Original design illustrator up from ERS-110 ERS-210 based on the deserted due to. black, silver, gold, red, blue, green, white (3 hues), champagne, etc.; 2001 (Ears not included) 28.1 cm height, 1.5 kg weight, 1.5 hours continuous operation time, 20 degrees of freedom (drive unit), price 150 000 yen (excluding tax). Original production design illustrator Katsura Moshino . Height 29.6 cm, 1.5 kg weight, 1.5 hours continuous operation time, 16 degrees of freedom (drive unit), price 180 000 yen (excluding tax) Variants of ERS-210/220. Requires an always-on internet connection to function fully and comes with an LTE SIM card and monthly subscription service to support interaction and learning in the cloud.

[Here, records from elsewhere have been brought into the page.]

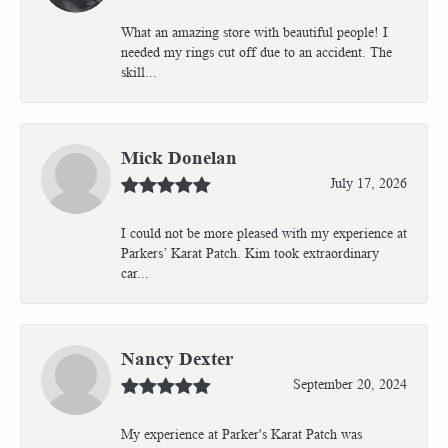
What an amazing store with beautiful people! I
needed my rings cut off due to an accident. The
skill...
Mick Donelan
July 17, 2026
I could not be more pleased with my experience at
Parkers’ Karat Patch. Kim took extraordinary
car...
Nancy Dexter
September 20, 2024
My experience at Parker's Karat Patch was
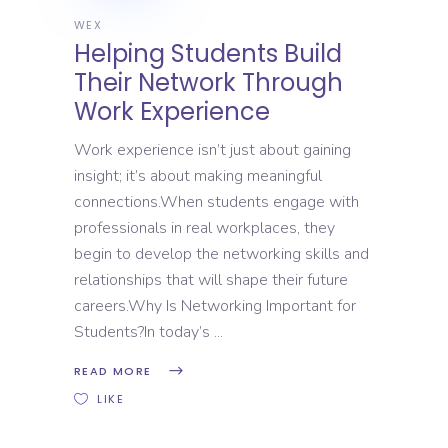
WEX
Helping Students Build
Their Network Through
Work Experience
Work experience isn’t just about gaining
insight; it’s about making meaningful
connections.When students engage with
professionals in real workplaces, they
begin to develop the networking skills and
relationships that will shape their future
careers.Why Is Networking Important for
Students?In today’s
READ MORE
LIKE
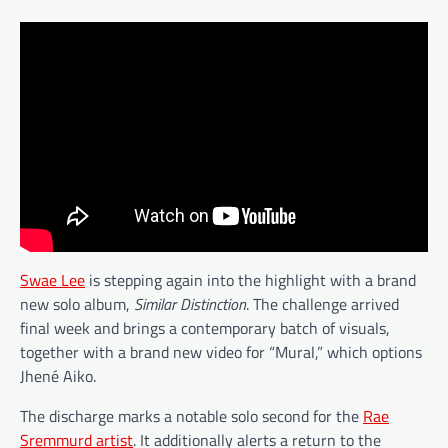
Swae Lee
is stepping again into the highlight with a brand
new solo album,
Similar Distinction
. The challenge arrived
final week and brings a contemporary batch of visuals,
together with a brand new video for “Mural,” which options
Jhené Aiko.
The discharge marks a notable solo second for the
Rae
Sremmurd artist
. It additionally alerts a return to the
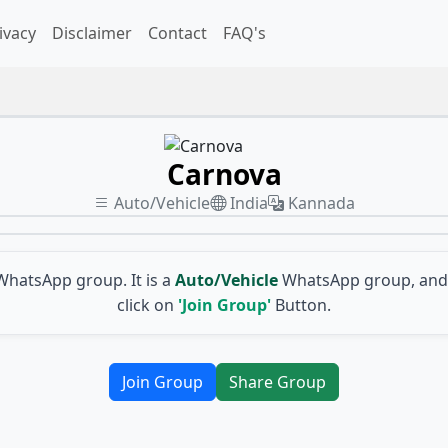
ivacy
Disclaimer
Contact
FAQ's
Carnova
Auto/Vehicle
India
Kannada
WhatsApp group. It is a
Auto/Vehicle
WhatsApp group, and 
click on
'Join Group'
Button.
Join Group
Share Group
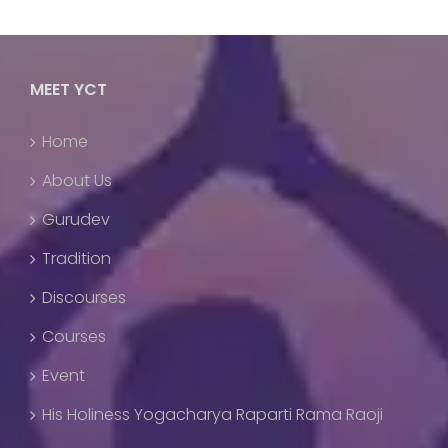
MEET YCT
Home
About Us
Gurudev
Tradition
Discourses
Courses
Event
His Holiness Yogacharya Raparti Rama Raoji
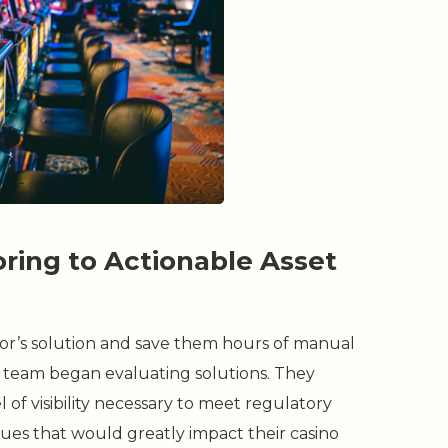
ing to Actionable Asset
itor’s solution and save them hours of manual
rt team began evaluating solutions. They
 of visibility necessary to meet regulatory
ues that would greatly impact their casino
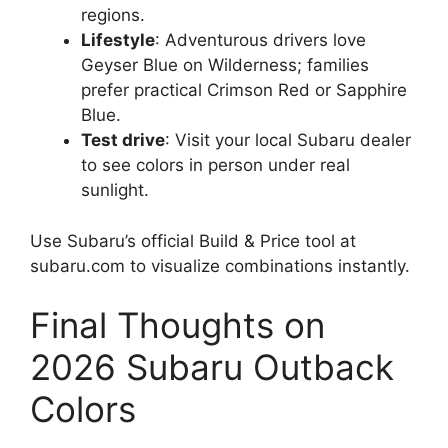
regions.
Lifestyle
: Adventurous drivers love
Geyser Blue on Wilderness; families
prefer practical Crimson Red or Sapphire
Blue.
Test drive
: Visit your local Subaru dealer
to see colors in person under real
sunlight.
Use Subaru’s official Build & Price tool at
subaru.com to visualize combinations instantly.
Final Thoughts on
2026 Subaru Outback
Colors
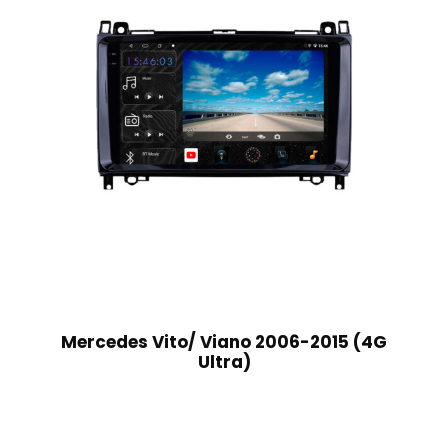
Mercedes Vito/ Viano 2006-2015 (4G
Ultra)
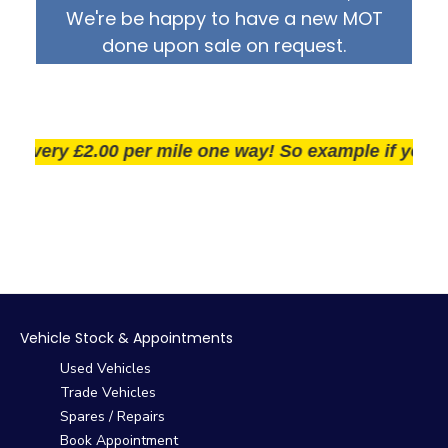
We're be happy to have a new MOT
done upon sale on request.
very £2.00 per mile one way! So example if you live 2
Vehicle Stock & Appointments
Used Vehicles
Trade Vehicles
Spares / Repairs
Book Appointment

Although most models were dog-like, other inspirations included lion-cubs and space explorer, and only the final ERS-7 version was explicitly a "robotic dog".
AIBOs were marketed for domestic use as "Entertainment Robots".
AIBO's sounds were programmed by Japanese DJ/avant-garde composer Nobukazu Takemura, fusing mechanic and organic concepts.
Aperios is Sony's Proprietary Real-Time Operating system, used in all AIBOs, QRIO and some other consumer devices.
As the series developed, more sensors and actuators were added.